Work order
Everything in the listing below from the line containing "histopathology image reveals" through the line containing "prostate cancer stained" must be repeated exactly; the remaining lines are not wanted.

Material supplied
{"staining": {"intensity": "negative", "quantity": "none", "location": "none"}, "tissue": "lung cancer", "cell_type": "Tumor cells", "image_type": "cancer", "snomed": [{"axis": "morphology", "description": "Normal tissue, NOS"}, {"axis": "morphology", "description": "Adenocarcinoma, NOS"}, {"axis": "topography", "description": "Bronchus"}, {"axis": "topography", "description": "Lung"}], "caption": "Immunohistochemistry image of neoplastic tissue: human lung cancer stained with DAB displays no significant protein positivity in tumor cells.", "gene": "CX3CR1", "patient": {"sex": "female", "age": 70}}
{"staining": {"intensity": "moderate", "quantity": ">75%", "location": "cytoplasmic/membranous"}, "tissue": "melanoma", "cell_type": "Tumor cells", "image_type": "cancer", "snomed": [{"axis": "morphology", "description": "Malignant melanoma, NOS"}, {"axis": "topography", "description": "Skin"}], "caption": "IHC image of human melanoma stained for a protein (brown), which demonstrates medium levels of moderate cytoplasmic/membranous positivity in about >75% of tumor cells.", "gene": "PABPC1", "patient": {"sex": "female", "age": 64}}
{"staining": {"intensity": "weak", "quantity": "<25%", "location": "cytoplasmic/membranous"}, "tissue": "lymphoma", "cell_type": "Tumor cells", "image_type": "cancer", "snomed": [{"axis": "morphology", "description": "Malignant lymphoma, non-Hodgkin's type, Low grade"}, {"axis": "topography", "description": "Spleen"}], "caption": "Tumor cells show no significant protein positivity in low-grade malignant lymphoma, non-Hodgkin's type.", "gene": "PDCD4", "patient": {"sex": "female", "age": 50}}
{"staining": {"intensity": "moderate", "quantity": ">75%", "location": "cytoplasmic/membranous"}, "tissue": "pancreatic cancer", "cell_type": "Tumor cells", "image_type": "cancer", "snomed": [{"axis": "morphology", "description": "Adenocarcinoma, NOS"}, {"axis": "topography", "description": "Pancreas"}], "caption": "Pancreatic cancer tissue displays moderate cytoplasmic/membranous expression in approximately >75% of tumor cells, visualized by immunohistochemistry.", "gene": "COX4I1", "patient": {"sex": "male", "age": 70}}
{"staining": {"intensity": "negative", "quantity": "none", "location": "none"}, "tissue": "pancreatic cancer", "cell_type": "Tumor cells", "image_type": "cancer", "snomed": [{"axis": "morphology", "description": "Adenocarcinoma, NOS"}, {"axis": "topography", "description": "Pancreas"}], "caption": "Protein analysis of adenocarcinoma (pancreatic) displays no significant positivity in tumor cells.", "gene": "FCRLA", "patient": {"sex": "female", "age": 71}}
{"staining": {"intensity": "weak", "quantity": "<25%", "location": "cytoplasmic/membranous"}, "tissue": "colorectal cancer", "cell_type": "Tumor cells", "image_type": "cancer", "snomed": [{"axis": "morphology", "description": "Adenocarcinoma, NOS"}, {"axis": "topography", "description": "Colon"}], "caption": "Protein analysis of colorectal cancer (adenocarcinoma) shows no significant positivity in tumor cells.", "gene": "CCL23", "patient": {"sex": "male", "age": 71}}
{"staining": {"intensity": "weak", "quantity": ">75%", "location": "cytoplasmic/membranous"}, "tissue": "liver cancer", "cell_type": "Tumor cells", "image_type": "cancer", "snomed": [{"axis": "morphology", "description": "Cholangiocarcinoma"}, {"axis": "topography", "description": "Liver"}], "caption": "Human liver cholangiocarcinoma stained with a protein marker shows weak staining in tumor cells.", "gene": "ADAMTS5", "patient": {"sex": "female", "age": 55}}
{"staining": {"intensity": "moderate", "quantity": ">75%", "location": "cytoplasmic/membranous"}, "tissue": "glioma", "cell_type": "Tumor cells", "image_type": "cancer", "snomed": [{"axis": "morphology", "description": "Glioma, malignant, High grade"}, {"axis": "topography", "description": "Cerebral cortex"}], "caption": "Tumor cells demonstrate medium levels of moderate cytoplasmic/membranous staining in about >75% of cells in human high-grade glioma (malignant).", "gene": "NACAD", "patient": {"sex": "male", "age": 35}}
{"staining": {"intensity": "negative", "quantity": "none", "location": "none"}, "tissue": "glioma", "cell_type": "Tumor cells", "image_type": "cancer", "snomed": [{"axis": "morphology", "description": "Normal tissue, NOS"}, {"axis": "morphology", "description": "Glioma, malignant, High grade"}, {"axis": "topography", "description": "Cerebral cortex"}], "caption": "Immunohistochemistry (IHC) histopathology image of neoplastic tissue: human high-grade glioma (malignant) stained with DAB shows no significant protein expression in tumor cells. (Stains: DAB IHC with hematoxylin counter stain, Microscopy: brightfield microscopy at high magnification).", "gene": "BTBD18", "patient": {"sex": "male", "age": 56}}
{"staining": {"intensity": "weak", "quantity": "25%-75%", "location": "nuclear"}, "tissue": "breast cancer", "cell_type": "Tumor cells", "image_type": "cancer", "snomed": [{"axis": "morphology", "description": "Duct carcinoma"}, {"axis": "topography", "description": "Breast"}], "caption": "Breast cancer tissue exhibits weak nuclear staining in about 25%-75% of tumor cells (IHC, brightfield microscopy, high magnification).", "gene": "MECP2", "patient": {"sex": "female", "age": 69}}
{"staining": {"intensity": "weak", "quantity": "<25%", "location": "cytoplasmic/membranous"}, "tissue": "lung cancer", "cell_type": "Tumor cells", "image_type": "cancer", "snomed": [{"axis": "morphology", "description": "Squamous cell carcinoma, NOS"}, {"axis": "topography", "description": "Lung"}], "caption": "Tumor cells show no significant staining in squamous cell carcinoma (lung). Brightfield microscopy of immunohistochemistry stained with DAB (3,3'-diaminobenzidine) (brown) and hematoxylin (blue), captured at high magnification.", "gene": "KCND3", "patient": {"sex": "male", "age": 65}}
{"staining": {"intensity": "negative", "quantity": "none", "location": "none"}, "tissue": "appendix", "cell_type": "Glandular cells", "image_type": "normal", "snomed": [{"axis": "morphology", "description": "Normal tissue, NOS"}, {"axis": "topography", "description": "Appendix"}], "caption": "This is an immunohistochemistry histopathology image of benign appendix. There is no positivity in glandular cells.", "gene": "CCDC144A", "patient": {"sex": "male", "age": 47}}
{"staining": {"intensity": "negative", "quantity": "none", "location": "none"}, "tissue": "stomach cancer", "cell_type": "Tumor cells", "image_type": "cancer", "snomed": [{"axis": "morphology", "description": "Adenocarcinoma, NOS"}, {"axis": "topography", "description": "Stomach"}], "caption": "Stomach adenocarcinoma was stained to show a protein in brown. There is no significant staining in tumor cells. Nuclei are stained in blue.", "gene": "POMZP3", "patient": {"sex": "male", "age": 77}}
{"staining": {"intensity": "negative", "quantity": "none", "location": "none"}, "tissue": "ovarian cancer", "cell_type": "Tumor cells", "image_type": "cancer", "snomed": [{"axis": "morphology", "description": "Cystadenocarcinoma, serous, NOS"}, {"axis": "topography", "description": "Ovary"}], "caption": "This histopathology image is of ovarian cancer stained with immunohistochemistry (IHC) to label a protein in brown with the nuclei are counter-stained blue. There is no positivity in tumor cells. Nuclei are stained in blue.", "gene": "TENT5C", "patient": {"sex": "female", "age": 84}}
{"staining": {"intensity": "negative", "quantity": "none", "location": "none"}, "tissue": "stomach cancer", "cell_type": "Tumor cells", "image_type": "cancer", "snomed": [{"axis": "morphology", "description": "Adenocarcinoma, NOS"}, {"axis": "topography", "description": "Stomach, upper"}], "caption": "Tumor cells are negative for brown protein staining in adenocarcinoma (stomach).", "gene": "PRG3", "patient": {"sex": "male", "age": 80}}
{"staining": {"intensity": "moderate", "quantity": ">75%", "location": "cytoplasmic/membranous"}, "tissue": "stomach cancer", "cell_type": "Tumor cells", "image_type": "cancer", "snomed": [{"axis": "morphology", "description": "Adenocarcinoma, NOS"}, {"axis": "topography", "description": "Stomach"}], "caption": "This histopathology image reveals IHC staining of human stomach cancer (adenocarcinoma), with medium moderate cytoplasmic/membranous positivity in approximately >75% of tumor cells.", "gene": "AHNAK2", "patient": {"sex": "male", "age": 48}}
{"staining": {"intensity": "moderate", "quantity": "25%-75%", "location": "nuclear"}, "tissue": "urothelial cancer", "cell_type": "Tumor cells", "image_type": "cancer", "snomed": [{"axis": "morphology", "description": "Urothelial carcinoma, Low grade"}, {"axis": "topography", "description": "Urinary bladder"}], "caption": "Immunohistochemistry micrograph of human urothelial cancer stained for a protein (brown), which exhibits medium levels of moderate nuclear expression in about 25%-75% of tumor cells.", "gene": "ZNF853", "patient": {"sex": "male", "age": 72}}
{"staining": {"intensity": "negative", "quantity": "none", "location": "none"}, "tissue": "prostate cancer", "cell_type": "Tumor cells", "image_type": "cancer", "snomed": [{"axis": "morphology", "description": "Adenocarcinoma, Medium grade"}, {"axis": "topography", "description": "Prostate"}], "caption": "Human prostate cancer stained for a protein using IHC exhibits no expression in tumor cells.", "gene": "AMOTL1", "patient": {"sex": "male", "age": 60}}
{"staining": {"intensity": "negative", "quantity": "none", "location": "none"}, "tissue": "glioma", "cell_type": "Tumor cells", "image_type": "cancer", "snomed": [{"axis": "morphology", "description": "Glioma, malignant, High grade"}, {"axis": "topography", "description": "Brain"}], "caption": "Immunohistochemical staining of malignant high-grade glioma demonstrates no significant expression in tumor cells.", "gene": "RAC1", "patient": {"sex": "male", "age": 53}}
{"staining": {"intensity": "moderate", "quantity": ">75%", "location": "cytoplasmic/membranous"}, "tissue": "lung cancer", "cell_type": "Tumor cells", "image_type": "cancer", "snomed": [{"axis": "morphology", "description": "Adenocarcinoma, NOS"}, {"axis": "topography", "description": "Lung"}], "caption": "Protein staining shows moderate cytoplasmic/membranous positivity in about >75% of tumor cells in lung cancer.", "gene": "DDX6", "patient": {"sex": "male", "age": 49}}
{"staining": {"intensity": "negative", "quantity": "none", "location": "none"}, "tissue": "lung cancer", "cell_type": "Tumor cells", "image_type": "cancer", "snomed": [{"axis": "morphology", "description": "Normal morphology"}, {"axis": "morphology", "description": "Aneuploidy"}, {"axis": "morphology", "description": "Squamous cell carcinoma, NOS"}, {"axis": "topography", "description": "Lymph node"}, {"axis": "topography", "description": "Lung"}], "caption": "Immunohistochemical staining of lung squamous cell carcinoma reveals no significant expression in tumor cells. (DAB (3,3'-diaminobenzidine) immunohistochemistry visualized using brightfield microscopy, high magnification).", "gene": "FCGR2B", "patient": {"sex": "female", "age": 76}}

Response box
{"staining": {"intensity": "moderate", "quantity": ">75%", "location": "cytoplasmic/membranous"}, "tissue": "stomach cancer", "cell_type": "Tumor cells", "image_type": "cancer", "snomed": [{"axis": "morphology", "description": "Adenocarcinoma, NOS"}, {"axis": "topography", "description": "Stomach"}], "caption": "This histopathology image reveals IHC staining of human stomach cancer (adenocarcinoma), with medium moderate cytoplasmic/membranous positivity in approximately >75% of tumor cells.", "gene": "AHNAK2", "patient": {"sex": "male", "age": 48}}
{"staining": {"intensity": "moderate", "quantity": "25%-75%", "location": "nuclear"}, "tissue": "urothelial cancer", "cell_type": "Tumor cells", "image_type": "cancer", "snomed": [{"axis": "morphology", "description": "Urothelial carcinoma, Low grade"}, {"axis": "topography", "description": "Urinary bladder"}], "caption": "Immunohistochemistry micrograph of human urothelial cancer stained for a protein (brown), which exhibits medium levels of moderate nuclear expression in about 25%-75% of tumor cells.", "gene": "ZNF853", "patient": {"sex": "male", "age": 72}}
{"staining": {"intensity": "negative", "quantity": "none", "location": "none"}, "tissue": "prostate cancer", "cell_type": "Tumor cells", "image_type": "cancer", "snomed": [{"axis": "morphology", "description": "Adenocarcinoma, Medium grade"}, {"axis": "topography", "description": "Prostate"}], "caption": "Human prostate cancer stained for a protein using IHC exhibits no expression in tumor cells.", "gene": "AMOTL1", "patient": {"sex": "male", "age": 60}}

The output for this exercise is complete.